Task objective — Copy out the data below. Leave nothing out and alter nothing.

Records for this exercise Block Start

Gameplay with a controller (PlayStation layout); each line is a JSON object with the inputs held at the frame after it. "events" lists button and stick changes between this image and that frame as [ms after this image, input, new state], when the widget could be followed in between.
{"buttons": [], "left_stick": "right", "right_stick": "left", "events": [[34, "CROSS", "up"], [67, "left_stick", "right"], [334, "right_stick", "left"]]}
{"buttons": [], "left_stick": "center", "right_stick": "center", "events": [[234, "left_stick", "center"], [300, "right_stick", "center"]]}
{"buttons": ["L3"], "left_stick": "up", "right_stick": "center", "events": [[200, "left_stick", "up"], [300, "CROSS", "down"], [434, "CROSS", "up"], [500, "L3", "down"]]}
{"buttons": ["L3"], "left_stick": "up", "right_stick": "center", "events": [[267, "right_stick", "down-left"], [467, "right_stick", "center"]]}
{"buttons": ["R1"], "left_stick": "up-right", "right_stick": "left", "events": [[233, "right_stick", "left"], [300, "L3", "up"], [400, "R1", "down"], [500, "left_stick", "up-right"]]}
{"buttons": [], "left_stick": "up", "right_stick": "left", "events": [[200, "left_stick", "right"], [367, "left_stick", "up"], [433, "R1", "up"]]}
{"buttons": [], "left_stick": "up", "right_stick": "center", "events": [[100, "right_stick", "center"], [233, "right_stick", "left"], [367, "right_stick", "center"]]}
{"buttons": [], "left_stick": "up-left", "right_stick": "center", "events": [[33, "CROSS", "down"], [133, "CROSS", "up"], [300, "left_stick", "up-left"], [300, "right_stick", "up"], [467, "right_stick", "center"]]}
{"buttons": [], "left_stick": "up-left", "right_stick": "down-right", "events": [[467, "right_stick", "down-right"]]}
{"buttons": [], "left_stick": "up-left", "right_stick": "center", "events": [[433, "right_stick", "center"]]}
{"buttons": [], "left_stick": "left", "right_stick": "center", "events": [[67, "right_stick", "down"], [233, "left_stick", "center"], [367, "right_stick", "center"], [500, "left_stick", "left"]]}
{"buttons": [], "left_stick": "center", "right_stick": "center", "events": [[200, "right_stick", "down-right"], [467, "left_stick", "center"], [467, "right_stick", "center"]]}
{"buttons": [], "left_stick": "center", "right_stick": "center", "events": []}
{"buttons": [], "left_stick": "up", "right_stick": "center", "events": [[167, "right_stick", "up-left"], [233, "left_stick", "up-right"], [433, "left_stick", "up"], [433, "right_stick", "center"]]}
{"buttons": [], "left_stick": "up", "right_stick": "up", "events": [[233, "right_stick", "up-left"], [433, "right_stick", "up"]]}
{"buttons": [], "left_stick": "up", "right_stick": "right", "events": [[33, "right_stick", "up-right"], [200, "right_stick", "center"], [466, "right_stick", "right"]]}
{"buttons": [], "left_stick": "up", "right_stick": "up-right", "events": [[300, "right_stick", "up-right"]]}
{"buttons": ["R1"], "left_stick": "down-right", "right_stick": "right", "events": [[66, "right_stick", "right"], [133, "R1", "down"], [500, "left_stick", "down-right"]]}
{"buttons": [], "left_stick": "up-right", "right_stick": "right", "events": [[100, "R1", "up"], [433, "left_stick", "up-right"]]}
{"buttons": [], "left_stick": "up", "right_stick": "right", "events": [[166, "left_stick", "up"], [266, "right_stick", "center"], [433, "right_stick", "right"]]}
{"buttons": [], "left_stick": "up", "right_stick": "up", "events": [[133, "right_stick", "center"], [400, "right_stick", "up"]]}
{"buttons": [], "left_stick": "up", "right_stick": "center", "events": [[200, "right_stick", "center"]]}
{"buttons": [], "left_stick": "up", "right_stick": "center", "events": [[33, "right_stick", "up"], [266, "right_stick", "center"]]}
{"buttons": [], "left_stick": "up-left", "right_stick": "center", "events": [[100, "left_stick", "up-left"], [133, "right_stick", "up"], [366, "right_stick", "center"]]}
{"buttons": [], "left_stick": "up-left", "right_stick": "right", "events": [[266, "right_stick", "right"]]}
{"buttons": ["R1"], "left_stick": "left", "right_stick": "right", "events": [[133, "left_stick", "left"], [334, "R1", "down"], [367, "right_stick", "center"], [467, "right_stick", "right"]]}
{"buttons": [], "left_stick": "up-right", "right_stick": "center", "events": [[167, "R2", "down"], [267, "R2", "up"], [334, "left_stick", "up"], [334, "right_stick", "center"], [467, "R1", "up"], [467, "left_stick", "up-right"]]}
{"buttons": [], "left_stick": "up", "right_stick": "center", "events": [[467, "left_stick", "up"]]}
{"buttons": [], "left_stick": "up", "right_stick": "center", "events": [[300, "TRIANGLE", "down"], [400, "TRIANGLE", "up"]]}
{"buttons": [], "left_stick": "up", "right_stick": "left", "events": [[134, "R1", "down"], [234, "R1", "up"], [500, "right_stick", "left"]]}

Records for this exercise Block End

Answer box —
Gameplay with a controller (PlayStation layout); each line is a JSON object with the inputs held at the frame after it. "events" lists button and stick changes between this image and that frame as [ms after this image, input, new state], when the widget could be followed in between.
{"buttons": [], "left_stick": "right", "right_stick": "left", "events": [[34, "CROSS", "up"], [67, "left_stick", "right"], [334, "right_stick", "left"]]}
{"buttons": [], "left_stick": "center", "right_stick": "center", "events": [[234, "left_stick", "center"], [300, "right_stick", "center"]]}
{"buttons": ["L3"], "left_stick": "up", "right_stick": "center", "events": [[200, "left_stick", "up"], [300, "CROSS", "down"], [434, "CROSS", "up"], [500, "L3", "down"]]}
{"buttons": ["L3"], "left_stick": "up", "right_stick": "center", "events": [[267, "right_stick", "down-left"], [467, "right_stick", "center"]]}
{"buttons": ["R1"], "left_stick": "up-right", "right_stick": "left", "events": [[233, "right_stick", "left"], [300, "L3", "up"], [400, "R1", "down"], [500, "left_stick", "up-right"]]}
{"buttons": [], "left_stick": "up", "right_stick": "left", "events": [[200, "left_stick", "right"], [367, "left_stick", "up"], [433, "R1", "up"]]}
{"buttons": [], "left_stick": "up", "right_stick": "center", "events": [[100, "right_stick", "center"], [233, "right_stick", "left"], [367, "right_stick", "center"]]}
{"buttons": [], "left_stick": "up-left", "right_stick": "center", "events": [[33, "CROSS", "down"], [133, "CROSS", "up"], [300, "left_stick", "up-left"], [300, "right_stick", "up"], [467, "right_stick", "center"]]}
{"buttons": [], "left_stick": "up-left", "right_stick": "down-right", "events": [[467, "right_stick", "down-right"]]}
{"buttons": [], "left_stick": "up-left", "right_stick": "center", "events": [[433, "right_stick", "center"]]}
{"buttons": [], "left_stick": "left", "right_stick": "center", "events": [[67, "right_stick", "down"], [233, "left_stick", "center"], [367, "right_stick", "center"], [500, "left_stick", "left"]]}
{"buttons": [], "left_stick": "center", "right_stick": "center", "events": [[200, "right_stick", "down-right"], [467, "left_stick", "center"], [467, "right_stick", "center"]]}
{"buttons": [], "left_stick": "center", "right_stick": "center", "events": []}
{"buttons": [], "left_stick": "up", "right_stick": "center", "events": [[167, "right_stick", "up-left"], [233, "left_stick", "up-right"], [433, "left_stick", "up"], [433, "right_stick", "center"]]}
{"buttons": [], "left_stick": "up", "right_stick": "up", "events": [[233, "right_stick", "up-left"], [433, "right_stick", "up"]]}
{"buttons": [], "left_stick": "up", "right_stick": "right", "events": [[33, "right_stick", "up-right"], [200, "right_stick", "center"], [466, "right_stick", "right"]]}
{"buttons": [], "left_stick": "up", "right_stick": "up-right", "events": [[300, "right_stick", "up-right"]]}
{"buttons": ["R1"], "left_stick": "down-right", "right_stick": "right", "events": [[66, "right_stick", "right"], [133, "R1", "down"], [500, "left_stick", "down-right"]]}
{"buttons": [], "left_stick": "up-right", "right_stick": "right", "events": [[100, "R1", "up"], [433, "left_stick", "up-right"]]}
{"buttons": [], "left_stick": "up", "right_stick": "right", "events": [[166, "left_stick", "up"], [266, "right_stick", "center"], [433, "right_stick", "right"]]}
{"buttons": [], "left_stick": "up", "right_stick": "up", "events": [[133, "right_stick", "center"], [400, "right_stick", "up"]]}
{"buttons": [], "left_stick": "up", "right_stick": "center", "events": [[200, "right_stick", "center"]]}
{"buttons": [], "left_stick": "up", "right_stick": "center", "events": [[33, "right_stick", "up"], [266, "right_stick", "center"]]}
{"buttons": [], "left_stick": "up-left", "right_stick": "center", "events": [[100, "left_stick", "up-left"], [133, "right_stick", "up"], [366, "right_stick", "center"]]}
{"buttons": [], "left_stick": "up-left", "right_stick": "right", "events": [[266, "right_stick", "right"]]}
{"buttons": ["R1"], "left_stick": "left", "right_stick": "right", "events": [[133, "left_stick", "left"], [334, "R1", "down"], [367, "right_stick", "center"], [467, "right_stick", "right"]]}
{"buttons": [], "left_stick": "up-right", "right_stick": "center", "events": [[167, "R2", "down"], [267, "R2", "up"], [334, "left_stick", "up"], [334, "right_stick", "center"], [467, "R1", "up"], [467, "left_stick", "up-right"]]}
{"buttons": [], "left_stick": "up", "right_stick": "center", "events": [[467, "left_stick", "up"]]}
{"buttons": [], "left_stick": "up", "right_stick": "center", "events": [[300, "TRIANGLE", "down"], [400, "TRIANGLE", "up"]]}
{"buttons": [], "left_stick": "up", "right_stick": "left", "events": [[134, "R1", "down"], [234, "R1", "up"], [500, "right_stick", "left"]]}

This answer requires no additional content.